Figures from the Metropolitan Police have revealed that nearly 3000 officers have been cut, mainly from borough teams, since 2010.
The cuts range from 3% in Barking & Dagenham to 22% in Lambeth, or 13% across all boroughs. Followers of Boris Johnson's electoral campaign may remember point four of his nine-point plan — 'Making our streets and homes safer with 1,000 more police on the beat'. But with a failure to keep police numbers at around 32,000 and recent cuts, it's been pointed out that there are actually 1500 fewer officers since his election last year while crime in some boroughs remains high.
The mayor's office was also asked by the UK Statistics Authority (UKSA) to clarify the figures they were using during the police consultations after confusion over their interpretation of data.
All of which makes the Met's recent announcement that they're considering splashing out on two water cannon at a cost of £1.3m each even more baffling. London Assembly Labour Police and Crime spokesperson, Joanne McCartney said:
"Instead of cutting the police budget by 20% and buying water cannons the government and Mayor should be properly resourcing the police. Some boroughs have lost significant numbers of officers, in Camden 160 police officers have been lost, in Southwark it’s 159, Lambeth 230 and Westminster have lost 259 officers.

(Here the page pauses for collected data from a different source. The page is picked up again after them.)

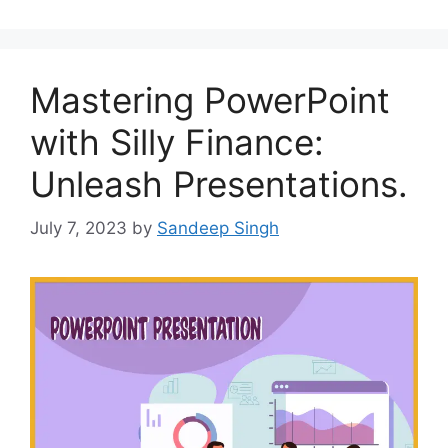
Mastering PowerPoint
with Silly Finance:
Unleash Presentations.
July 7, 2023
by
Sandeep Singh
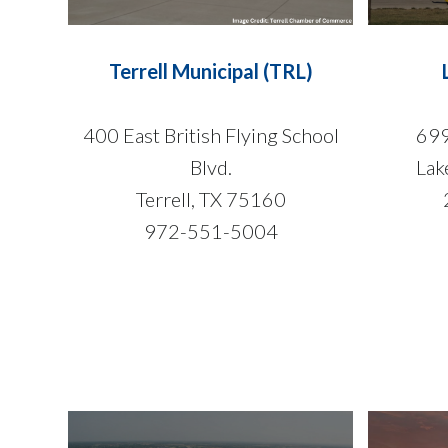
Terrell Municipal (TRL)
400 East British Flying School
699
Blvd.
Lak
Terrell, TX 75160
972-551-5004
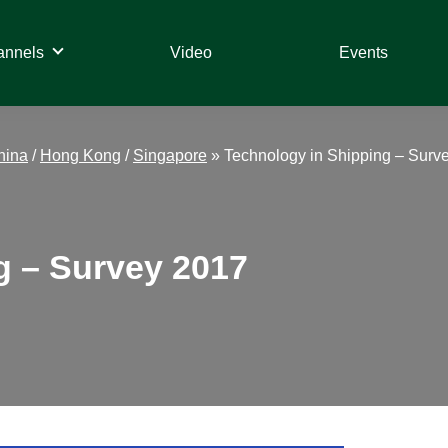
annels
Video
Events
hina
/
Hong Kong
/
Singapore
»
Technology in Shipping – Surv
g – Survey 2017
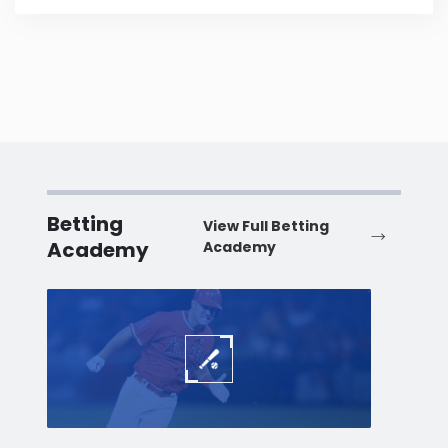
Betting
View Full Betting
Academy
Academy
Baseball
Baske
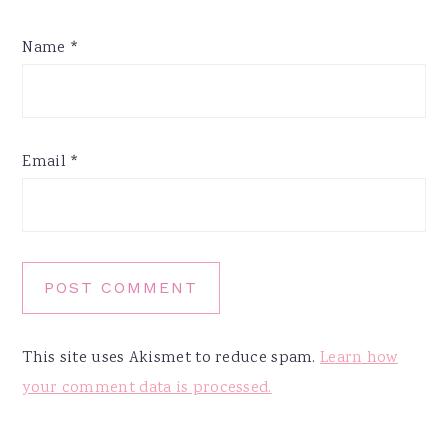
Name
*
Email
*
This site uses Akismet to reduce spam.
Learn how
your comment data is processed.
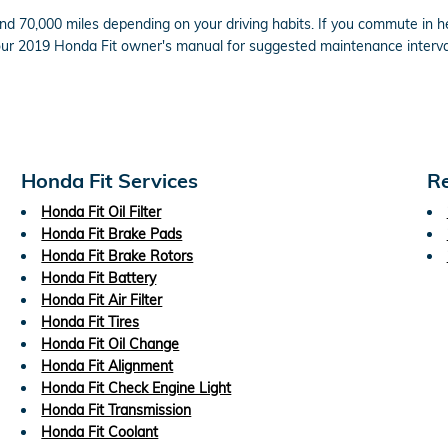
d 70,000 miles depending on your driving habits. If you commute in hea
our 2019 Honda Fit owner's manual for suggested maintenance interva
Honda Fit Services
Re
Honda Fit Oil Filter
Honda Fit Brake Pads
Honda Fit Brake Rotors
Honda Fit Battery
Honda Fit Air Filter
Honda Fit Tires
Honda Fit Oil Change
Honda Fit Alignment
Honda Fit Check Engine Light
Honda Fit Transmission
Honda Fit Coolant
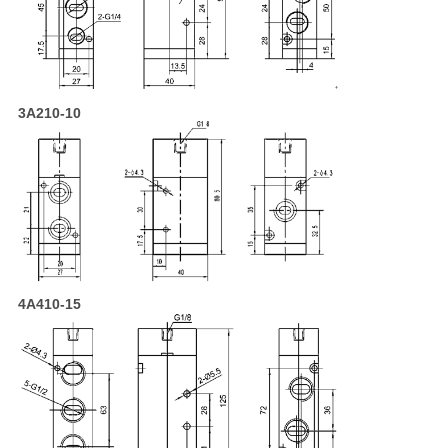
3A210-10
4A410-15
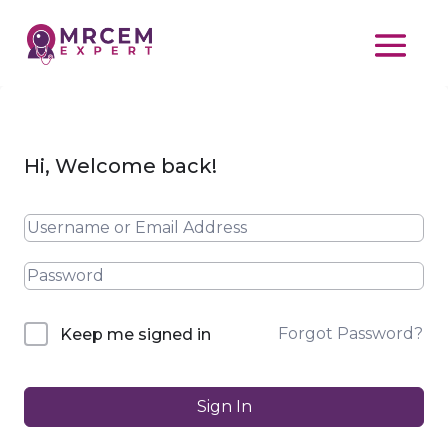
Hi, Welcome back!
Forgot Password?
Keep me signed in
Sign In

The use of water cannons is extremely controversial and the evidence for their effectiveness is very unclear. We clearly need more police officers, and we need them to be riot trained. Water cannons are no replacement for a properly resourced and functioning police service."
We are also frankly mystified as to why the Met would use funds much needed elsewhere for such a controversial and dubiously-effective purchase. The Met itself said back in 2011 that water cannon were 'not the answer to combat future rioting' and Boris Johnson has previously opposed the use of water cannon. It appears to be just the latest in the Met's inexorable push to increase their powers without public consultation.
Home secretary Theresa May (who appears to be on a mission to woo the police this week) has said that she is considering the case for water cannon on the basis that she wanted officers to have "the tools they need" to do their job. Which is all very well but cutting the officers using the tools doesn't appear to be a particularly useful strategy unless the long-term plan is to replace them with robocops.